On the other hand, the high-level output as in FIG. 2 (H) of the counting counter IC ₅ , which is a dehydration imbalance detection output, is divided by a resistor R ₁₁ (R ₁₂ ) and applied to the gate of the PUT (PUT ₂ ) and put into the PUT. To the anode of (PUT ₂ ), a potential charged with a time constant of an integrated circuit consisting of a resistor (R ₁₃ ) and a capacitor (C ₁ ) is applied as in (I) of FIG. 2, and this potential is applied to PUT (PUT ₂ ). When the gate voltage than the PUT (PUT ₂₎ of the anode voltage ratio 0.7V higher the voltage charged in the capacitor (C ₂₎ is output to the cathode of the PUT (PUT ₂₎ as a second-degree (J) the transistor (Q ₁₎ Repeated conduction is conducted so that the buzzer (4) will tell you that the dehydration imbalance.

As described above, the present invention detects dehydration imbalance during dehydration of a washing machine by using a sensor resistor (Ro) and a permanent magnet so that contactlessness of dehydration imbalance detection is eliminated, electrical noise is eliminated, and mechanical contact is generated during long-term use. There is an effect that can solve the problems.

Claims (1)

As a dehydration output signal of the programmer 1, the PUT ₁ connected to the resistor R ₁₇ and the capacitor C ₂ is operated, and the output of the PUT ₁ is counted by the counter IC ₄ to detect the completion of drainage.
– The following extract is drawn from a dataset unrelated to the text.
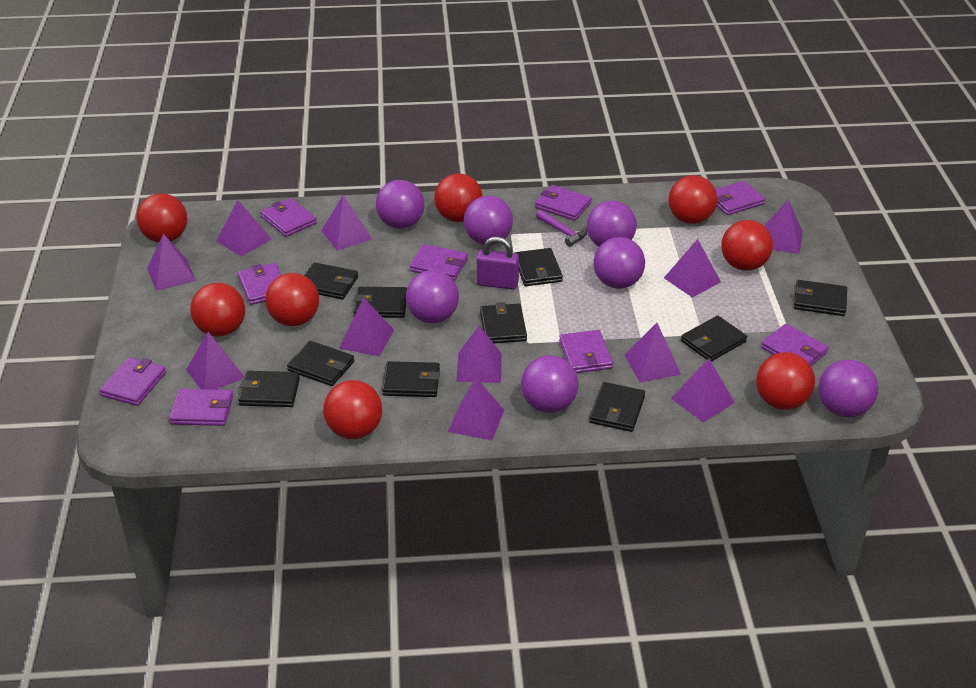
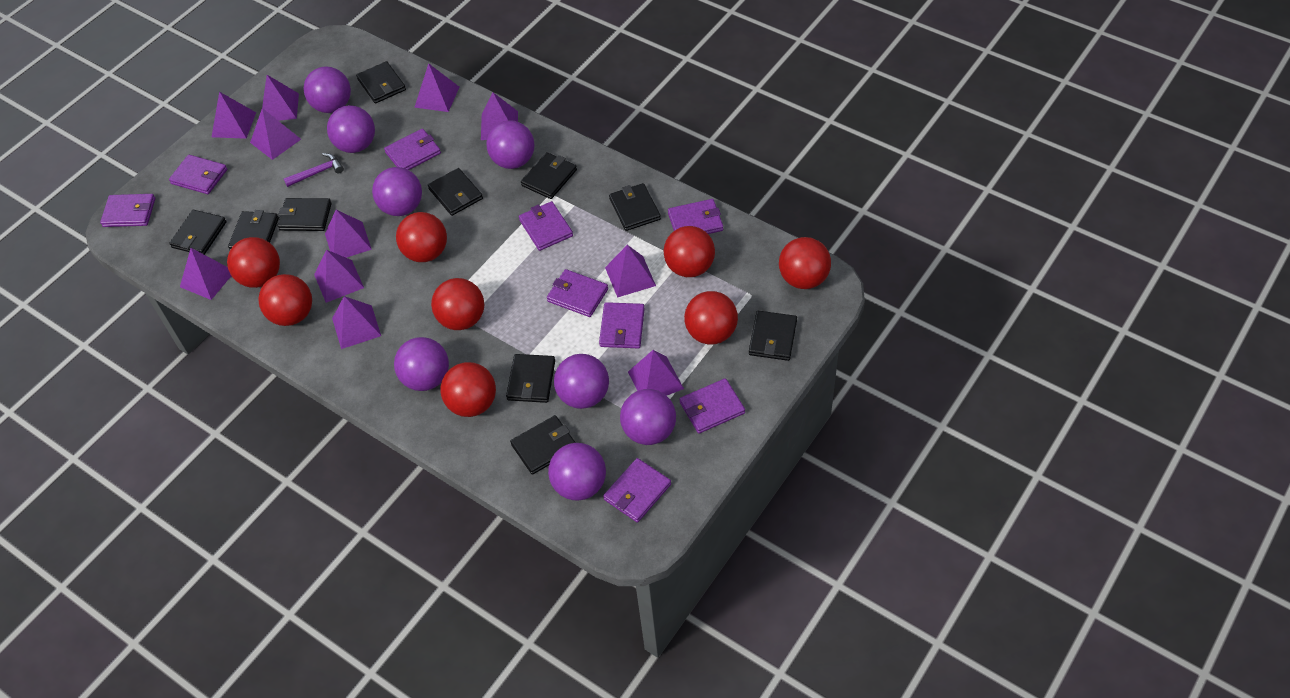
purple ball: [376,180,424,229] [406,270,459,323] [464,196,513,245] [521,355,579,413] [587,200,637,247] [594,237,645,289] [818,360,878,417] = 7 -> [304,66,351,113] [327,105,375,153] [372,167,422,216] [394,337,449,391] [486,120,534,169] [548,443,606,501] [554,354,609,409] [620,389,676,445] = 8
purple padlock: [477,237,519,290] = 1 -> none = 0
The dehydration signal detection unit 5 and the output of the dehydration signal detection unit 5 control the driving of the 3-state buffer IC ₁ to reference the output of the sensor resistance Ro as the variable resistor VR ₁ . The sensor amplifier 6 amplifies the voltage from the differential amplifier OP ₁ with the voltage set, and compares the output of the sensor amplifier 6 with the reference voltage set by the variable resistor VR ₂ with the comparator OP ₂ . A counter IC ₅ for counting the output of the sensor voltage comparator 7, the output of the sensor voltage comparator 7, and outputting a dehydration imbalance signal; and a resistor R _{18 at} the output of the counter IC ₅ . and a capacitor (C ₁₎ that drives the PUT (PUT ₂₎ connected dehydration imbalance output unit 9 for controlling the driving of the buzzer 4, for the counter (IC ₄₎ (IC ₅₎ Sieve device crew Iowa gate (IC ₃₎ dehydration of a washing machine consisting of a motor controller 8 to control the driving of the motor (M) the output of the tank circuit is applied to the control force.